Cristian Vlad created a poll in Yamaha BT1100 Bulldog.


What setting is best for the front fork preload? 1,2,3,4,5,6,7 ?

%d comments
  • I think you cannot make it that simple. From my opinion you have to take into account the type of springs which are mounted and the weight of the rider.

  • I will reveal my ignorance and ask the question: how does setting the preload change the characteristics of the fork? Does it make it stiffer / softer or what?

  • I run with the 6 for four years but recently I changed to 5 and what a huge difference!, the bike don't dive animore when braking and the curve handling is more precise. I did not change it from 6 because I assume it will be too stiff for the potholes ...but surprisingly it is even better now.... The preload of rebound is how much the spring is already compressed before it will take the road shocks...and that it matter more than I realise. ..and it counts greatly for the quality and performance of braking too...

  • I assume that everything would be stock, rider too ! :)

  • Thanks Christian, great answer! I'll definitely try changing my settings as I find that my bike dives a little too much under hard braking. What about the rear spring, does the same apply there? Does altering the pretension affect the ride height too?

  • You are welcome, regarding the rear setup there is the same rules but usually the setup is quite stiff. In the main manual which I will try to find there is clear mentioned the setups done specifically for rider heights and weights ...

  • Great info !

  • And of course, you should respect the oil being used and the air buffer (how many cm).
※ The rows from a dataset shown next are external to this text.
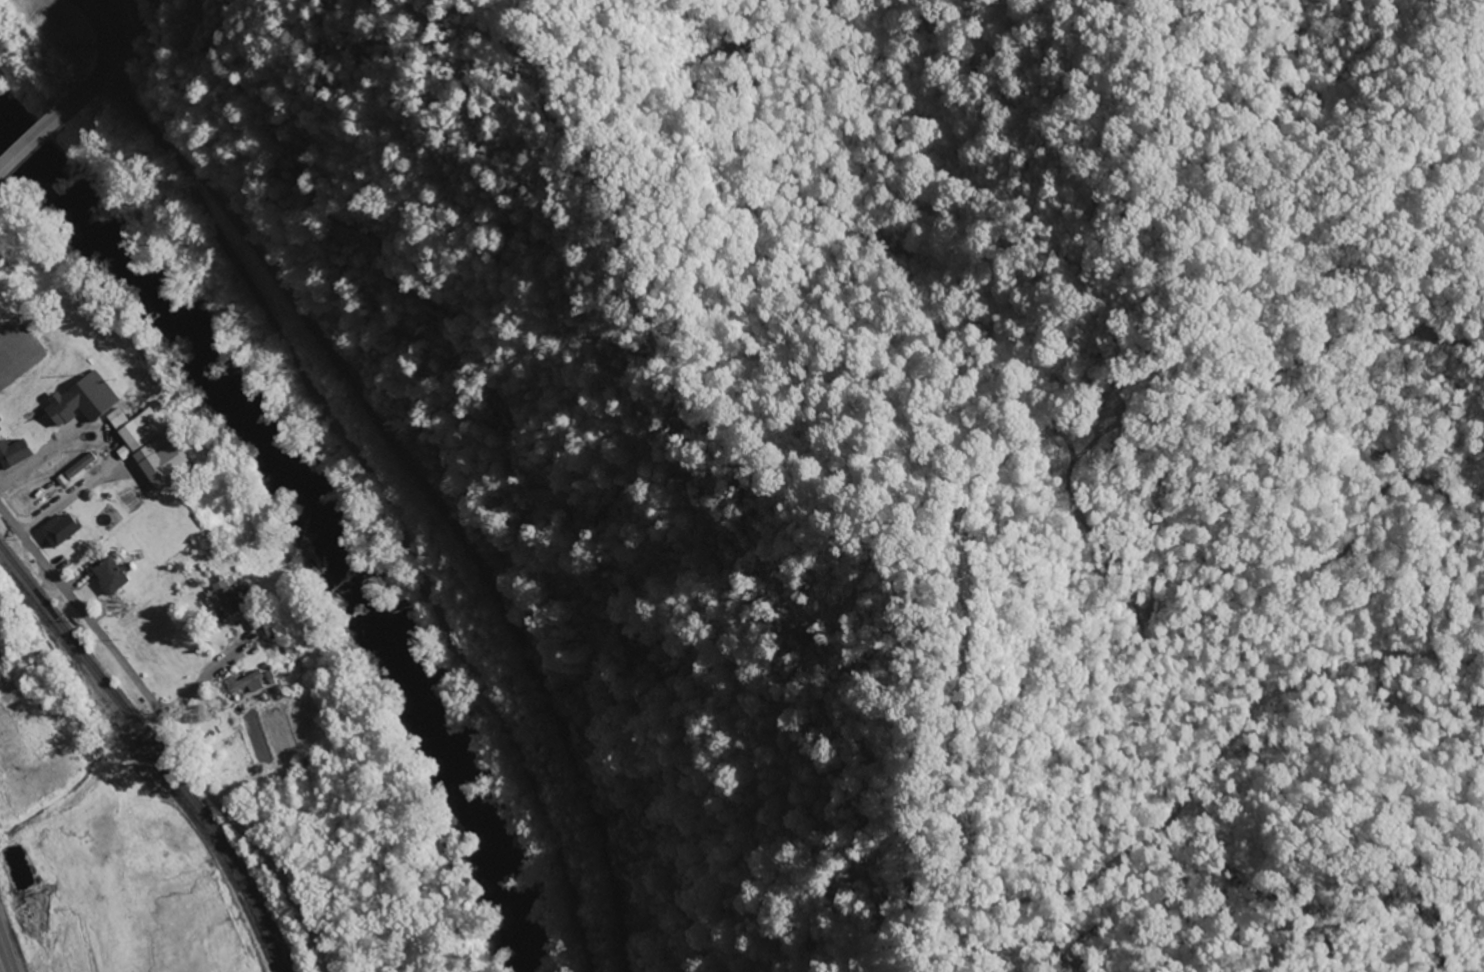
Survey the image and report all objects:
road: (110, 42)
road: (47, 131)
road: (386, 501)
river: (319, 520)
road: (84, 617)
railway: (157, 750)
road: (6, 952)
This all will influence the setting of the fork, but this is just half of the truth.

    For a complete setup the rear shock settings have also be considered, since both settings (front + rear) influence the geometry of the whole bike chassis

  • ...4/5....

  • The paradox is that i made change the setup from 6 to 5 (from hard to soft) and dive less....

  • Before making any random changes, take a look at that brief guide: on/

  • well, I'm kind of standard weight and hight so I may need standard setups ... thanks!
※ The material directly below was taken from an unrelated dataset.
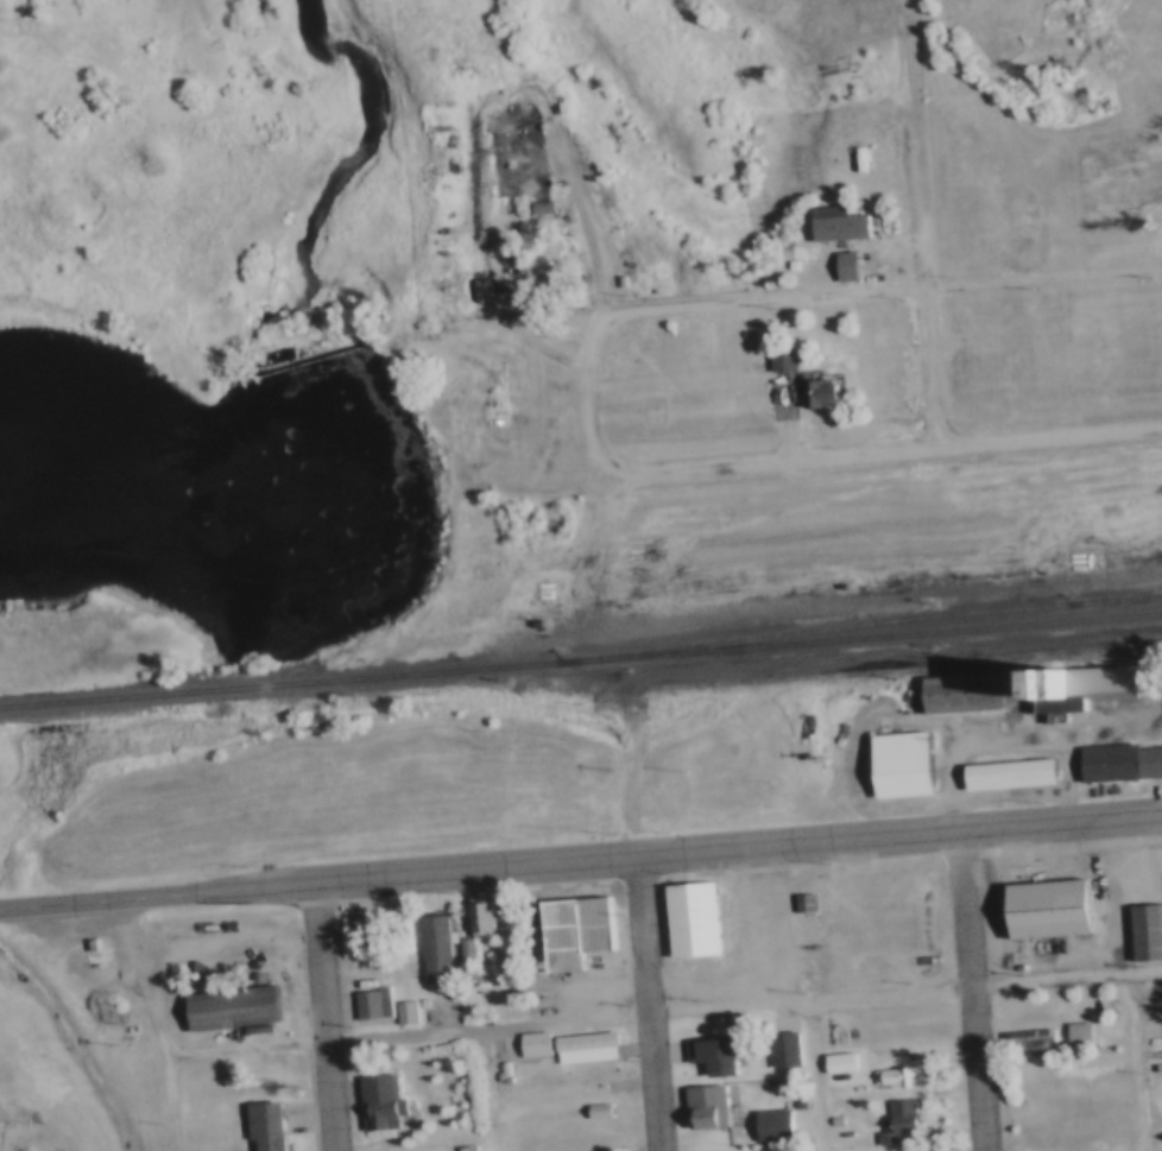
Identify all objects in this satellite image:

  • Inside the damper, directly under the bolt, you will find a disc. By turning the bolt clockwise, you will lower the position of the disc. The disc rests on the spring (not directly, you will find there is a bushing between them).The spring gets more compressed and travel of the front suspension is reduced. The front fork will not be able to expand fully anymore, you miss the 'soft' part that is only active when the front of the bike moves upwards.

    Back to the beginning. You have turned the bolt clockwise and the bike is at rest. As soon as you take place on the bike, the spring will be compressed to create a force that is opposite but equal to the downforce created by you plus the bike (of course, the rear also takes part of the weight). The final compression of the spring for this condition is not altered by the setting of the bolt! However, the front of the bike is lifted by the same amount as you have lowered the disc. So, you have altered the geometry of the bike. It will now behave differently. You have altered the stability and the behaviour when cornering. You will have to find out yourself if you are pleased with the change. If you want to alter the the spring setting and keep the same geometry, you will have the change the position of the fork tubes in the clamps.